8 réponses à “La loi du nombre

  1. Cette révolution qui commence dans les têtes (et ceux qui ont été guillotinés diraient qu’elle se termine juste sous la tête, au niveau du cou…), elle pourrait bien se développer sur Internet. Internet où deux logiques s’affrontent:

    _ une logique concurrentielle typique, capitalistes, frontale
    _ une logique collaborative, participative, une logique du don, de la gratuité.

    C’est cette logique différente, où l’individu est admis à (et s’autorise à) aider son prochain parce qu’il sait qu’il n’a pas grand chose à perdre et beaucoup à gagner (puisque ce qu’on échange c’est de l’information et pas de l’argent _ l’information étant ce produit qu’on peut donner à l’autre tout en le conservant), c’est cette logique qui est mise en jeu dans ce laboratoire social qu’est le net…

  2. C’est un point de vue extrêmement intéressant que tu as montré là.

    En dehors des réalités statistiques, chaque individu est une personne (y compris celle qui traite des statistiques, des dossiers, de la gestion de son recrutement, etc.) et par un effet de plus en plus pervers, notre siècle ne tient plus compte de cette dimension de l’unique, ni dans un sens, ni dans l’autre.

    Parce que souvent penser à l’autre en tant que personne, et non plus en tant qu’élément informe d’une masse, nous renvoie beaucoup trop à nos propres angoisses, c’est donc un comportement rassurant (de part et d’autre d’ailleurs) que d’agir en occultant la dimension humaine, donc unique (et trop complexe).

  3. L’Europe et les libéraux de tous poils nous vantent la concurrence pour faire baisser les prix… C’est pareil avec les employés et les salaires…

  4. devez vous avoir peur de moi? c’est ce que m’ont dit toutes les personnes à qui j’ai demandé conseil pour mon C.V vous avaz un nom très difficile
    quel gâchis!!!! on peut raconter n’importe quoi dans une lettre de motivation, le poids des mots serait donc plus fort que les qualitées humaines?

  5. Est-on dominé par le poids du nombre, la « dictature de la majorité », ou par une poignée d’individus, la « dictature du profit, marketing… »?
    par ailleurs, Eric, je te rejoins mais je te trouve un poli caricatural lorsque tu évoques ces 2 logiques :
    ça revient à penser « les gentils pauvres » et « les méchants riches »?

  6. Toujours est-il que pour une nana, on aura tous les arguments pour ne pas la recruter, qui plus est si elle est mère !

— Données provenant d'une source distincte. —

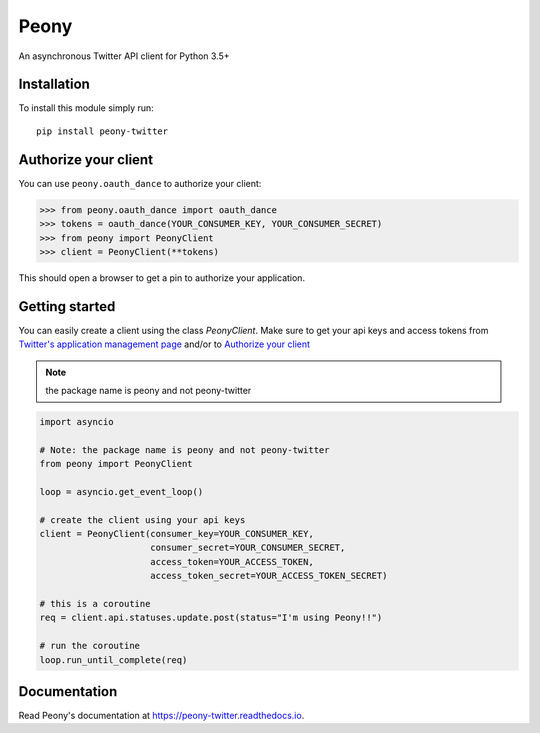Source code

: Peony
=====

An asynchronous Twitter API client for Python 3.5+

Installation
------------

To install this module simply run::

    pip install peony-twitter


Authorize your client
---------------------

You can use ``peony.oauth_dance`` to authorize your client:

.. code-block:: python

    >>> from peony.oauth_dance import oauth_dance
    >>> tokens = oauth_dance(YOUR_CONSUMER_KEY, YOUR_CONSUMER_SECRET)
    >>> from peony import PeonyClient
    >>> client = PeonyClient(**tokens)

This should open a browser to get a pin to authorize your application.


Getting started
---------------

You can easily create a client using the class `PeonyClient`.
Make sure to get your api keys and access tokens from
`Twitter's application management page`_ and/or to `Authorize your client`_

.. note:: the package name is peony and not peony-twitter

.. code-block:: python

    import asyncio

    # Note: the package name is peony and not peony-twitter
    from peony import PeonyClient

    loop = asyncio.get_event_loop()

    # create the client using your api keys
    client = PeonyClient(consumer_key=YOUR_CONSUMER_KEY,
                         consumer_secret=YOUR_CONSUMER_SECRET,
                         access_token=YOUR_ACCESS_TOKEN,
                         access_token_secret=YOUR_ACCESS_TOKEN_SECRET)

    # this is a coroutine
    req = client.api.statuses.update.post(status="I'm using Peony!!")

    # run the coroutine
    loop.run_until_complete(req)

.. _Twitter's application management page: https://apps.twitter.com

.. _Authorize your client: #authorize-your-client

Documentation
-------------

Read Peony's documentation at https://peony-twitter.readthedocs.io.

  7. Pingback: La précarité de l’emploi au féminin « Equilibre précaire

  8. Très bonne démonstration des effets de la loi du nombre sur le travail.
    Elle force à se positionner selon deux tendances :
    1 – l’entreprise est là pour fournir des produits ou services, pas du travail
    2 – l’entreprise est là pour fournir du travail et des moyens de subsistance
    Si l’on se situe dans la tendance 1, on doit accepter de mieux prendre en charge ceux dont l’entreprise n’a plus besoin. Dans la tendance 2 en revanche, on acceptera de prendre en charge l’entreprise qui fournit du travail dont elle n’a pas besoin.
    L’effet pervers de la loi du nombre me semble être que notre société actuelle change de tendance selon les bénéficiaires : on soutient l’entreprise pour qu’elle fasse des profits, mais pas pour qu’elle fournisse du travail.